Growing ferromagnetic Fe–Ni alloy nanoparticles on nanodiamond nanotemplates: the role of sp2-type carbon in their development and in the appearance of a martensitic-type phase

Abstract

This work presents a novel hybrid nanostructured magnetic material consisting of ferromagnetic (FM) fcc Fe–Ni nanoparticles (NPs) grown on nanodiamond (ND) nanotemplates. The development of this hybrid magnetic nanomaterial is realized through the combination of wet chemistry and thermal annealing under vacuum. The characterization and study of the prepared samples, which were performed using a range of specialized experimental techniques, reveal that thermal annealing of the as-made hybrid precursor under a range of different conditions leads to the growth of fcc Fe–Ni alloy NPs at the surfaces of the ND nanotemplates. These alloy NPs have an average size of 10 nm, exhibit uniform distribution on the ND nanotemplates and have a predominant nickel content of approximately 64 at%. They demonstrate FM behavior throughout a temperature range from 2 K to 400 K, with maximum magnetization values ranging between 8.6 and 11.9 emu g⁻¹ and coercivities ranging between 10 and 610 Oe.

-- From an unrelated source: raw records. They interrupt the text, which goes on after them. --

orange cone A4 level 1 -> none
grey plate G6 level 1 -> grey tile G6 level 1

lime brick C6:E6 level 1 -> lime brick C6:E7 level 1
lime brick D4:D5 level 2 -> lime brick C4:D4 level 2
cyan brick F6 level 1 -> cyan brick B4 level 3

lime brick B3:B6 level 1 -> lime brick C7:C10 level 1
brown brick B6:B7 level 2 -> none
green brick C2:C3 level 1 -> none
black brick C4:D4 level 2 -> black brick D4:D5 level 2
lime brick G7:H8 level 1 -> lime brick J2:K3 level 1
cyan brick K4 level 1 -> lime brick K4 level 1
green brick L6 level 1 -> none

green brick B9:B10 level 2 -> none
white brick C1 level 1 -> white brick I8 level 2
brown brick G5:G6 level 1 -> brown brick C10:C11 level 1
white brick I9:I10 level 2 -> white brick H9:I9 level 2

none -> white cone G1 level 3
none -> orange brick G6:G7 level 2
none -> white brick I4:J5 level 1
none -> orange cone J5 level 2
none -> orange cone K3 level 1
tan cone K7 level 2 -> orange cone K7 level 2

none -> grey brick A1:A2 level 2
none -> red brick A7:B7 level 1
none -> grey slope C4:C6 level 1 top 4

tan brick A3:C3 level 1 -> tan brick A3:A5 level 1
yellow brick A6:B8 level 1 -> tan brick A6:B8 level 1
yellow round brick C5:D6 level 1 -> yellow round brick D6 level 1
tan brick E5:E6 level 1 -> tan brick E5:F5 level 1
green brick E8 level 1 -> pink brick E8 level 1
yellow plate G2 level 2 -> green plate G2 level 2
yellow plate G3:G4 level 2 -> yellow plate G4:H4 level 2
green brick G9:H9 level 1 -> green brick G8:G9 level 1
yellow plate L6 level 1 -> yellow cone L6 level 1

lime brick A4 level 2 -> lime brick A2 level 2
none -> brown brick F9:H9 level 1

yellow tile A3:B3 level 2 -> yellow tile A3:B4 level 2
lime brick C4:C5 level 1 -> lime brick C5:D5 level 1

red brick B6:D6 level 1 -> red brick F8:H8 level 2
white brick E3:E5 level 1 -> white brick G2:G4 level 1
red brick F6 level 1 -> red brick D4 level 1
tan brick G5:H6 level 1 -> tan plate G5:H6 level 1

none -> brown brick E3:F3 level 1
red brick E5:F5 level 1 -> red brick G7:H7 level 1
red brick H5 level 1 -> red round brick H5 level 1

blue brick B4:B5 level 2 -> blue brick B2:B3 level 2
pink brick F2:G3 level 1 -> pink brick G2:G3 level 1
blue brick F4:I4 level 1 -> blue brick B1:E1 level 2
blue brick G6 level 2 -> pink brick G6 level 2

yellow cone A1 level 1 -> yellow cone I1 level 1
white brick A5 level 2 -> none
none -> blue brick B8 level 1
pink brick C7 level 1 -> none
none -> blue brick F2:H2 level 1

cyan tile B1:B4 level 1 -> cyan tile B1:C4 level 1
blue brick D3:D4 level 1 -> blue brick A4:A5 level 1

Moreover, ⁵⁷Fe Mössbauer spectroscopy reveals that apart from the predominant fcc FM Fe–Ni phase, iron atoms also participate in the formation of a secondary martensitic-type Fe–Ni phase, the development of which is attributed to the partial diffusion of carbon atoms at interstitial sites within the Fe–Ni lattices during the alloy NP formation at elevated temperatures, as a consequence of the unique morphological properties of the ND growth matrices, which facilitate surface formation and reconstruction of sp² nanostructures. Concurrently to their diffusion within the Fe–Ni NP lattice, the carbon atoms are also found to reconstruct layered graphitic-type nanostructures enveloping the metallic alloy NPs, but only where ND NPs are adjacent. These non-typical nanohybrid materials hold significant potential for use in applications related, but not limited to biomedicine, biopharmaceutics, catalysis, and other various contemporary technological fields.